InetSoft Updates Style Intelligence with Full Hadoop Integration
InetSoft has announced the availability of Style Intelligence version 12.2, the company’s data intelligence platform. In conjunction, the vendor has also updated its sub products Style Scope and Style Report. Version 12.2 offers two major feature enhancements, including full maturation of HTML5 for browser-client access, and full integration with Hadoop as the foundation for Big Data use. The data intelligence platform servers both the enterprise and solution providers with cloud-ready, fully scalable granular security, multi-tenant support and a variety of integration points.

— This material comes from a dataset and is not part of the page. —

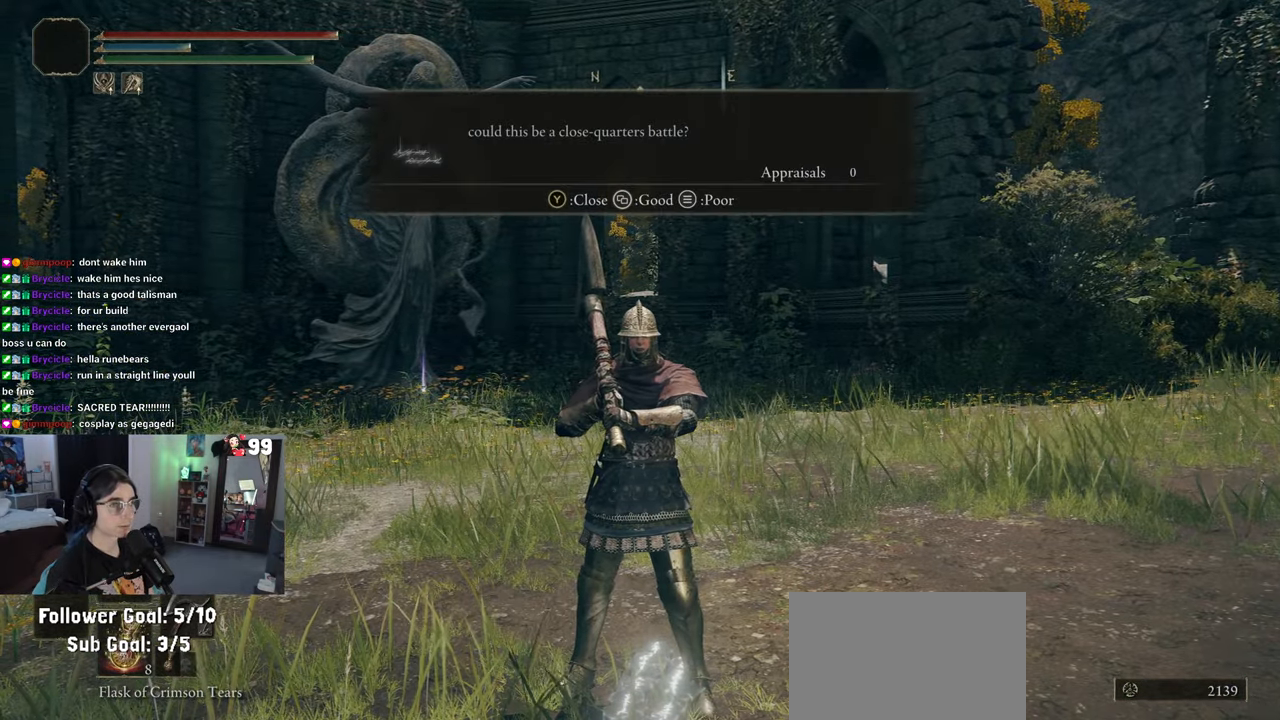
{"buttons": ["CIRCLE"], "left_stick": "up", "right_stick": "center", "events": [[267, "left_stick", "up"], [333, "CIRCLE", "down"]]}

Administrators can install a built-in dedicated Spark or Hadoop cluster or point to an existing shared cluster, opening standards-based agile architecture that allows organizations to mature into Big Data over a period of time as data volumes expand. InetSoft’s advanced visual analytics engine automates the configuration and management of Big Data clusters according to user-defined analytics. What this does is to to reduce the skills required to deliver Big Data to the users who need it most.
Style Intelligence is a data intelligence platform, powered by a data mashup ending that enables fast and flexible transformation of data from disparate sources. At the development level, a unified interface allows for easy and advanced data manipulation and design of interactive dashboards, visual analyses, and published reporting. At the consumption level, self-service is maximized for a range of users, from casual business or consumer-type browsers to power users and data scientists.
InetSoft’s CMO Mark Flaherty sums up the new release: “This is an exciting release because it further lowers the TCO of our solution and widens the end-user adoption possibilities. Getting end-user support cost savings by upgrading a version should be very welcome news for our installed base. In term of the Spark technology move, this is compelling not only because of its attractiveness to organizations who already use Spark, but because organizations with “small data” environments now have such as an easy path to growing into big data ones as their own datasets grow organically in size. Not only do they not have to worry about outgrowing a solution, but they don’t have to worry about later spending on new expertise and tools to accommodate their growth.”